- Document text
┏━━

Thanks a lot for catching this!  I didn't notice I should free it by myself.

>> +  gimple_stmt_iterator gsi;
>> +
>> +  for (unsigned i = 0; i < loop->num_nodes; i++)
>> +    for (gsi = gsi_start_bb (body[i]); !gsi_end_p (gsi); gsi_next (&gsi))
>> +      {
>> +	gimple *stmt = gsi_stmt (gsi);
>> +	if (is_gimple_call (stmt) && !gimple_call_internal_p (stmt)
>> +	    && !is_inexpensive_builtin (gimple_call_fndecl (stmt)))
>> +	  {
>> +	    if (dump_file && (dump_flags & TDF_DETAILS))
>> +	      fprintf (dump_file,
>> +		       "predict doloop failure due to finding call.\n");
>> +	    return true;
>> +	  }
>> +	if (computed_goto_p (stmt))
>> +	  {
>> +	    if (dump_file && (dump_flags & TDF_DETAILS))
>> +	      fprintf (dump_file, "predict doloop failure due to"
>> +				  "finding computed jump.\n");
>> +	    return true;
>> +	  }
>> +
>> +	/* TODO: Now this hook is expected to be called in ivopts, which is
>> +	   before switchlower1/switchlower2.  Checking for SWITCH at this point
>> +	   will eliminate some good candidates.  But since there are only a few
>> +	   cases having _a_ switch statement in the innermost loop, it can be a
>> +	   low priority enhancement.  */
>> +	if (gimple_code (stmt) == GIMPLE_SWITCH)

┗━━

- Available data

┏━━

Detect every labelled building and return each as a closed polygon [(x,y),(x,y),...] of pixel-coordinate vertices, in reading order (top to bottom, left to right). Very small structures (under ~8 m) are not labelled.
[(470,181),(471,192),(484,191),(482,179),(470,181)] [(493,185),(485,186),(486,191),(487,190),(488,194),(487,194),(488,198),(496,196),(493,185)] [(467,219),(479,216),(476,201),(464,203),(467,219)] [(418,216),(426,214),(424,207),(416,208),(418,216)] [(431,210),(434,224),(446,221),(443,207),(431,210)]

┗━━

According to the TODO comment in the code review excerpt, in which pass is the hook expected to be called?

- Reply
In ivopts, which comes before switchlower1/switchlower2.